Saturday, October 12, 2024

The Virtue of Pride

 

A lovely man.

A certain sister of my acquaintance worries if she is guilty of the sin of pride. For usually, when she goes out to eat at some restaurant, she concludes she could have cooked the meal better herself at home. How likely is that?

Fairly likely, in fact. There is a reason so many restaurants offer “home cooked meals,” or call themselves “Mom’s.”

In the real world, it is hard to judge whether your idea that you could do better than some professional is a matter of pride, or simply true. Somebody, in the end, has to be the world’s best chef; and he cannot be accused of pride for thinking so. 

Many people are falsely accused of pride out of envy. Anyone who is especially good at anything will be accused of pride. It is a way for those less competent to cope. I realized this back in the days of Pierre Trudeau as Canadian PM. He was constantly being accused of arrogance. It was obvious to me that he was not arrogant; he was just a lot smarter than the journalists questioning him, and was not prepared to pretend he was stupid for their benefit. Why does he have any such obligation?

And this, pretending to be dumb, is a difficult skill to master. Ronald Reagan pulled it off—but he was a trained actor. Donald Trump pulls it off, despite his Ivy League education, and it is the secret to his political success. In Canada, Jean Chretien had the knack, or Ralph Klein. Michael Ignatieff went down to defeat because he hadf not learned it. People hate those more competent than themselves, and will want to hurt them. Most often by calling them proud or arrogant.

But Adam could easily be accused of pride had he refused to take his wife’s advice and eat the damned apple. How dare he assume he knew better than she?

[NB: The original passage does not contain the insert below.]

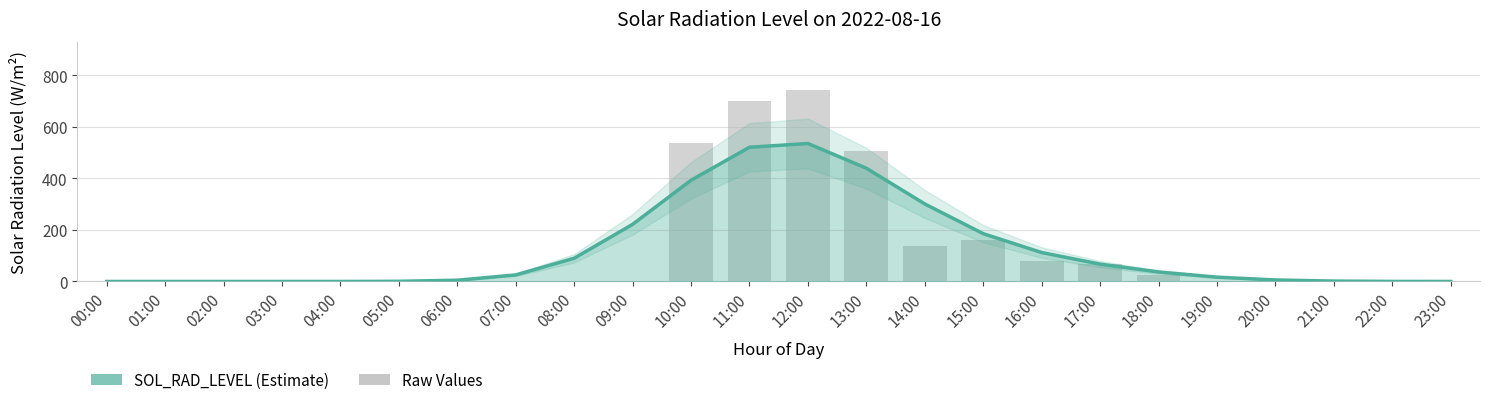

Reading left to right, list all the values displayed in this chart.

0.0	0.0	0.0	0.0	0.0	0.6	4.9	25.4	90.0	221.6	392.7	520.7	535.1	439.3	300.6	185.4	112.2	67.3	36.9	16.8	5.8	1.5	0.3	0.0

So people are about equally likely to underestimate or to overestimate their abilities, to be too proud of them or not proud enough of them, because the opinions of those around them are not a reliable measure.

We know in our hearts that this sort of pride, confidence in your own abilities, is not sinful. I remember some friend remarking kindly to my grandmother, “you must be proud of your children.” And I winced at her answer: “Of course not. Pride is a sin!” We know in our hearts that was a nasty bit of Pharisaism. Of course one should be proud of one’s legitimate accomplishments, and those of one’s children, or one’s nation. There is a passage in Yeats:

For Parnell was a proud man,
No prouder trod the ground,
And a proud man's a lovely man,
So pass the bottle round.

We know pride, personal dignity, is a good. It is a form of integrity. The misunderstanding that Christian morality rejects this has been a common enough cause of souls going astray, making it seem a “slave morality,” in Nietzsche’s term.

William Blake taught the essential measure: “humble before God, not before men.” That is the only test. To be humble before the next guy you talk to has an even chance of being an idolatry. But one must always submit to the wisdom and the justice of God. You kneel to God; you do not kneel to tyrants, or your fellow man. You pray for guidance and for perspective.